I used to have a case with only one fan, but the entire inside of that case had gotten so hot that some of the internal computer components housed within failed. The last time I checked the entire interior of that case exceeded 75 degrees Celsius/167 degrees Fahrenheit!
And that was at a time when I had a 2MB PCI video card, a P133MHz (not even a PII!) processor with only 32MB of EDO memory (not even SDRAM!), a 540MB 3600RPM HD, a 2X CD-ROM drive (no DVD or CD-R/RW drive), and *coughMicrosoftcough* Windows 3.1!
Which comes to show you that some of the one-fan cases are poorly designed.
Anywhoo, my *current* case is a side-open and tool-less case that originally shipped with no fan whatsoever other than the *noisy* one within its 250W PSU - and there is a gaping hole in the rear of the case to accomodate an 80mm fan.
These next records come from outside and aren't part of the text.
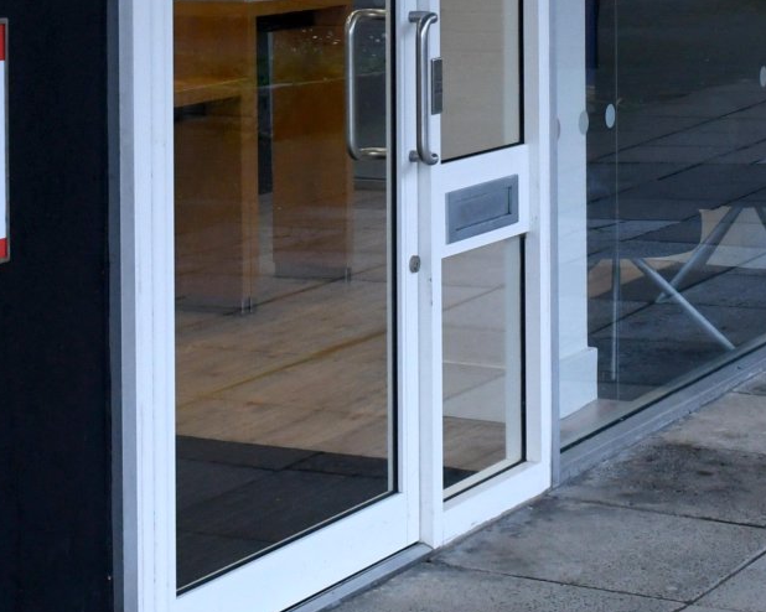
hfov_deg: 17.2
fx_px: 2538
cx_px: 421
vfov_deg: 13.3
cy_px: -190
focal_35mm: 112
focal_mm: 24
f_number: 6.3
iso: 1250
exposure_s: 1/160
I have added an 80mm fan (installed in that gaping hole in the rear of the case, and oriented to blow air
outward instead of inward) - and with my current system being a PIII-700 with 256MB of SDRAM on a 440BX-chipset-based motherboard, a Radeon 64MB DDR AGP card, a 40GB 7200RPM HD, both an 8X/40X DVD/CD-ROM drive and a 24X/10X/40X CD-RW drive, and now a 300W PSU with a much quieter fan (my PIII-700 processor is a "retail-boxed" processor with its own fan and heatsink), my system (at motherboard level) barely exceeds 27 degrees Celsius/80 degrees Fahrenheit. And these days, my OS of choice is either Windows 98SE or Windows ME.